The Aachen Reactor is designed to facilitate mass transfer by increasing the dispersion of gas in a process fluid or slurry. This results in improved gas utilisation and efficiencies. This is particularly appropriate, for example, in the leaching of gold ores with cyanide and in chemical and waste water treatment processes where large amounts of gases are required to be dissolved in fluids. The reactor is especially efficient for high rate oxidation of sulphides. The reactor accelerates the slurry or solution stream at the gas addition point and increases shear rates in the subsequent flow mixing zone.  The reactor has been designed to maximise the phase interface surface area at this point in the mixing zone by means of a proprietary gas diffusion system which generates extremely fine gas bubbles. The total pressure, under which the unit operates, can be selected according to the requirements of the process.
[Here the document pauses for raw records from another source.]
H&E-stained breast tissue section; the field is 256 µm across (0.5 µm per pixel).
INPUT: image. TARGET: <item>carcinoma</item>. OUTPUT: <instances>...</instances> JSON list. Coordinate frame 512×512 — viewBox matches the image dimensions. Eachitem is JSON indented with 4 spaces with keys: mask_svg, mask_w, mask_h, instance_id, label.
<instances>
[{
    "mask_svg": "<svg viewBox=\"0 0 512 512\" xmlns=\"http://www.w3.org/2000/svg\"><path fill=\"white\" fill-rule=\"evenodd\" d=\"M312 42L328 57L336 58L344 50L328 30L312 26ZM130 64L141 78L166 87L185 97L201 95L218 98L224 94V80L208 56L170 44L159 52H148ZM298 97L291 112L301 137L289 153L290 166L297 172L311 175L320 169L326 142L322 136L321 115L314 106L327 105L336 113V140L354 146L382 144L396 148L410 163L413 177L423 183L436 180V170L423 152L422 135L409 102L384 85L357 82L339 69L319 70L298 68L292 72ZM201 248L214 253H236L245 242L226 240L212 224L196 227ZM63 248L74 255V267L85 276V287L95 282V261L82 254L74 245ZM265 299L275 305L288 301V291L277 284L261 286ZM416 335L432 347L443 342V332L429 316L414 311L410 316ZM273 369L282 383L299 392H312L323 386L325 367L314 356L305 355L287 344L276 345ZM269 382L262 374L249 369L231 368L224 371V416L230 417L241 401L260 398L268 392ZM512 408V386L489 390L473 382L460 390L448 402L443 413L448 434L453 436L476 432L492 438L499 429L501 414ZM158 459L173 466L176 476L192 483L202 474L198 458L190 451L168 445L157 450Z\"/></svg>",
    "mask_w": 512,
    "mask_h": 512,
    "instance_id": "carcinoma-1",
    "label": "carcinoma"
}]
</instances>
The Aachen Reactors consist of two sections:

1. A novel bubble generation system made from advanced materials
2. The pressure/ after mixing/ cavitation chambers

The pulp enters the unit on the reactor’s side and exits through the pressure chambers. gas is injected into the reactor section perpendicular to the pulp flow. The reactor, which is manufactured from advanced materials, is designed to generate very fine bubbles. These fine bubbles then pass through the pressure chambers where pressure, excellent mixing characteristics and cavitation are employed to ensure that the bubbles do not coalesce or flash off, so forcing the micro bubbles into solution.

The Aachen Technology sets itself apart from spargers and other in-line reactors in the following ways:

1. It has a unique mode of injection into the pulp.
2. The novel ceramic reactor generates micro bubbles that do not coalesce or flash off.
3. Moderate back-pressures of around 2.5 bar are employed which minimises energy costs and pump maintenance.
4. Custom units for specific applications can be built.
5. Pulp flow rates of up to 1000m3/h can be accommodated.
6. Maintenance requirements are minimal.